By Erin Shaver, Joining Vision and Action
Sometimes deadlines fit nicely into your life—spaced out neatly, one being met as the next one appears on the horizon. Or, if you’re lucky, there is breathing room between the big ones, a chance to pause, reflect and recharge before the next one bears down.
In reality, does this ever happen?
I always say the beauty of deadlines is that they are just that—an exact date and time that a project absolutely must come to an end, no matter what. But when those endings all come at once, with deadlines you didn’t set or perhaps cannot control, things can get overwhelming.
If you can delegate, by all means do! But when that just isn’t possible, here are a few tips from the trenches in managing the pressure cooker that is deadline overload.
Timelines are critical. One of the best ways to manage deadlines and expectations, if other parties are involved, is to make a timeline. Start at the end, give yourself a cushion, and immediately make the deadline at least two days early. That way, for the final push, when inevitably something comes up, some glitch occurs, or someone important to the project is out sick, you aren’t mere hours away from submission cutoff.
Work your way backward for each milestone that needs to happen (final review/edit, final draft, first review, first draft), allowing adequate space. If making a budget, it’s a good idea to always do that as early as you can, and anything that looks like it might take a while to gather should be addressed at inception.
Overall, when building a timeline, giving cushions is key. Avoid overpromising how fast you can get something done. Expectations are everything, and in any facet of life, people are always pleasantly surprised to get something a day or two early instead of being told it will be a day or two late.
Plus, if you’re managing multiple deadlines at once, the timeline is a good place to check in when one project has taken over and then you look back at another and face that moment of, “Oh, wait, what am I supposed to be doing?”
Start writing early… if you can
Yes, when I was in high school, I, too, was the procrastinator, the girl who often wrote her papers the night before (or even morning of!), finding the tension of the last minute to be a breeding ground for my best inspiration. I was impatient; I didn’t like making numerous drafts and dragging out the process. But as I’ve gotten older, I’ve realized that perhaps the last-minute push gave me a spurt of energy and motivation, but the paper I turned in was not at all my best work.
Now, when I’m writing long, complicated papers, reports, or yes, grants—especially with specific questions, scoring rubrics and character counts for each section (which is increasingly the norm in grantwriting!)—I know I’m not even close to the best approach on the first or second go.
But setting an internal “draft-ready” deadline—for me it’s our in-house content reviews—triggers that internal endorphin flow I need to push through like it’s a college all-nighter and get the draft in better shape, long before it’s due. Pretend it is the final draft even though it’s not.

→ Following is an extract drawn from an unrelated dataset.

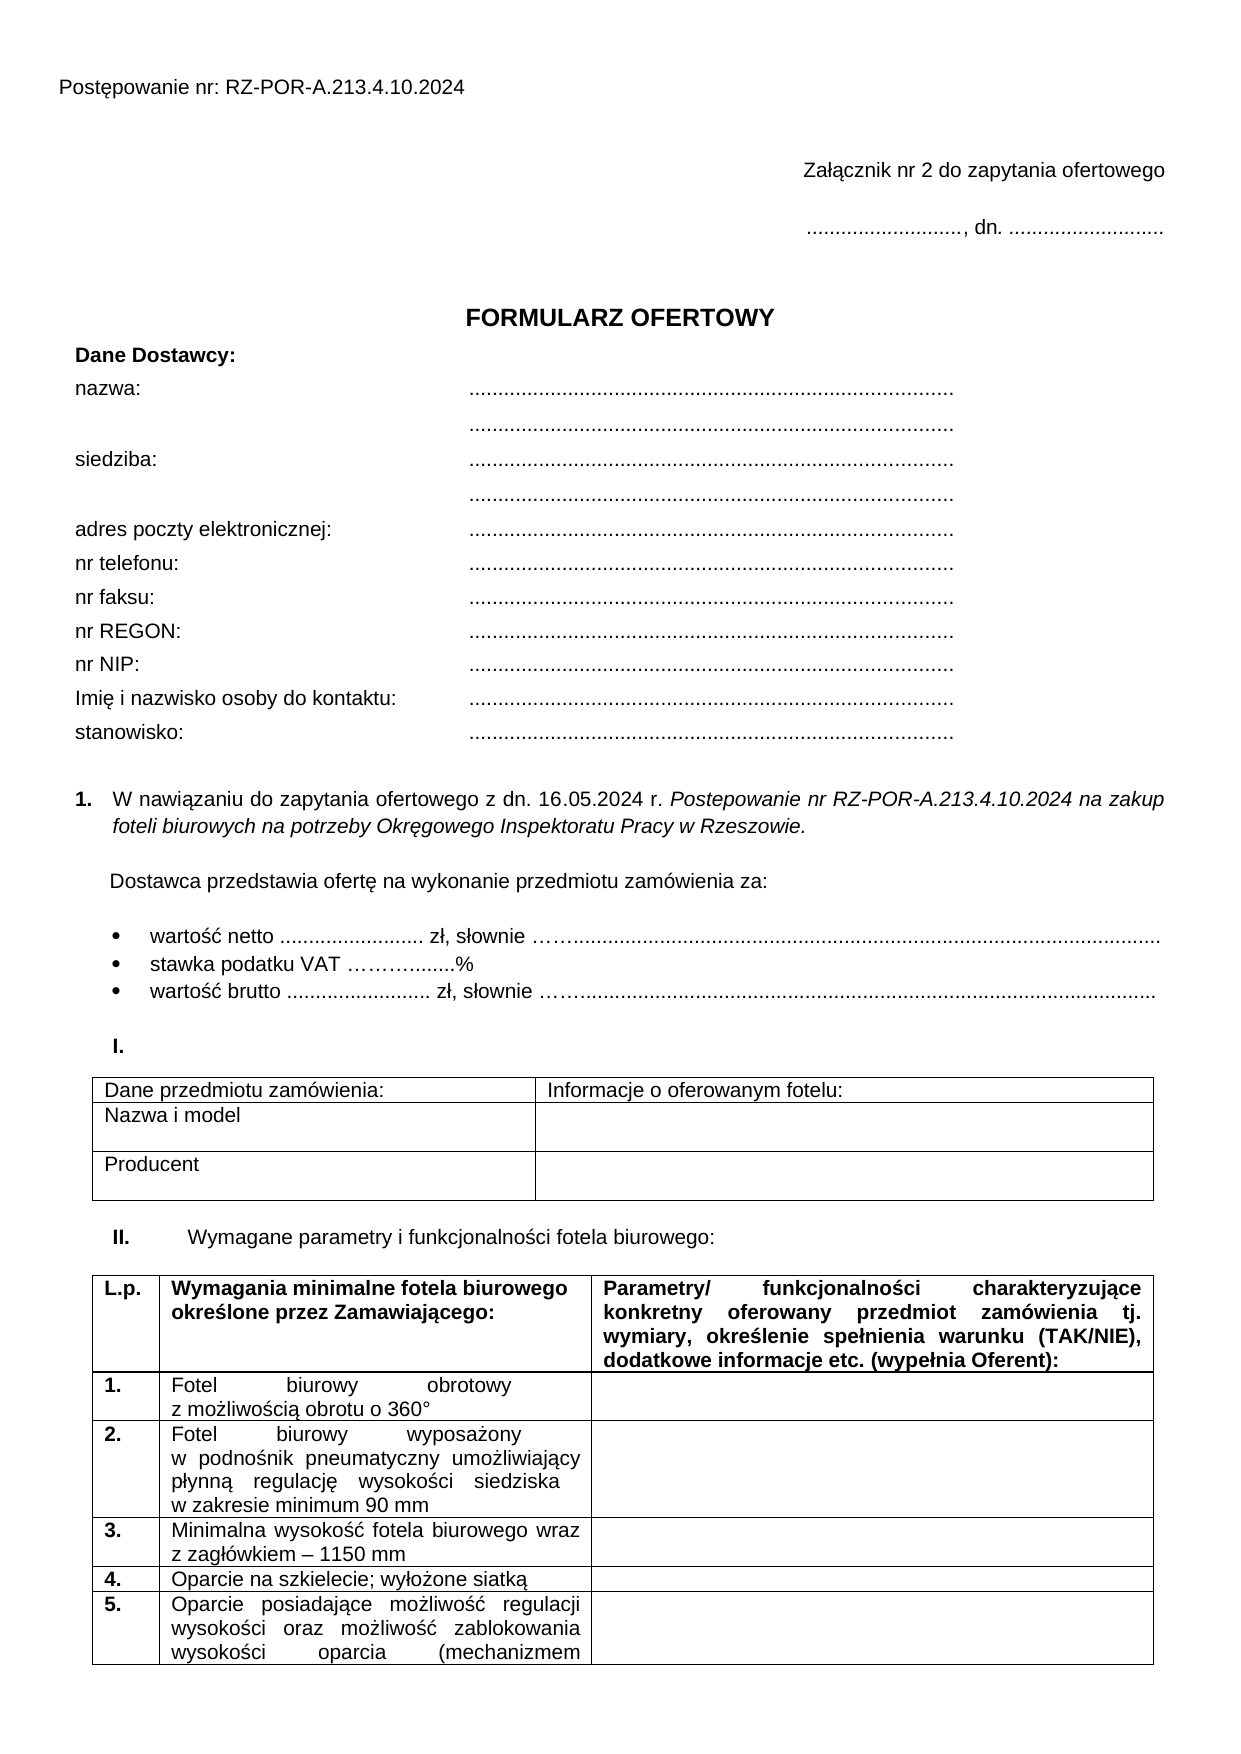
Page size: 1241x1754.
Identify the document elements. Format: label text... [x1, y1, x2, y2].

Also, I’ve found that the best way to remedy a draft that needs attentiveness is to totally take a break from it. Preferably for two to three days, somewhere mid-writing, you leave it alone. If you give yourself that luxury, you have the chance to come back to your writing with fresh eyes—less caught up in the specific details of each section but with a bigger- picture point of view that can only happen with built-in breaks—and ample writing time.
Use technology to your favor
Many big projects have a lot of parties involved—and a lot of review time required. As a writer, editor, project manager, whatever role you have, it is frustrating to cram to get something to someone only to find that it languishes in the person’s inbox or on their desk for another day or two.
Of course, most of us have also been on the reverse end, with a full platter of meetings and assignments and no bandwidth left on a day that the review unexpectedly pops into our inbox, with expectations for a quick turnaround that is now destined to ruin our evening plans. Or in another case, the document has gone through all its reviews and seems ready for final edit when an unexpected review shows up at the last minute, using an outdated version of the draft—or worse yet, has comments that conflict with the changes already made.
I have found that using shared servers, such as DropBox or Google Drive, is one of the better ways to avoid any of these stresses. Everyone sees the same version and can work on it in real time when it fits best into their schedule—and you can see if they have gotten to it yet!
Not too long ago, I had a project that required signatures from seven different people in one letter. I don’t know how we would have gathered all those in two days without a shared drive of some sort. It’s also so helpful when managing multiple deadlines and projects at once that require different reviews, approvals or attachments. Just make sure you have all the privacy settings the way you want them so people who need to edit, can.
Take it one day at a time, and most importantly, take time for yourself. In an industry filled with burnout, this can’t be emphasized enough. For me, it used to be running. Lately, I’ve been more dedicated to yoga. Truth be told, I didn’t even understand yoga until I was 30 (Too slow! It’s boring! Too trendy!), and I didn’t start regularly incorporating it into my daily life until just a couple of years ago. Now, it’s as important to me as a doctor’s appointment, and I will make time for it for a variety of reasons.
Despite all my hours on my laptop and the sometimes poor posture that goes along with that, yoga keeps shoulder-blade and lower-back pain away better than when I was 23. Not to mention the stress relief and clarity. Whatever works for you, make time for it.
Sure, the deadlines are important, but so are you. And when else fails, well, it’s just that: a deadline. It too will pass.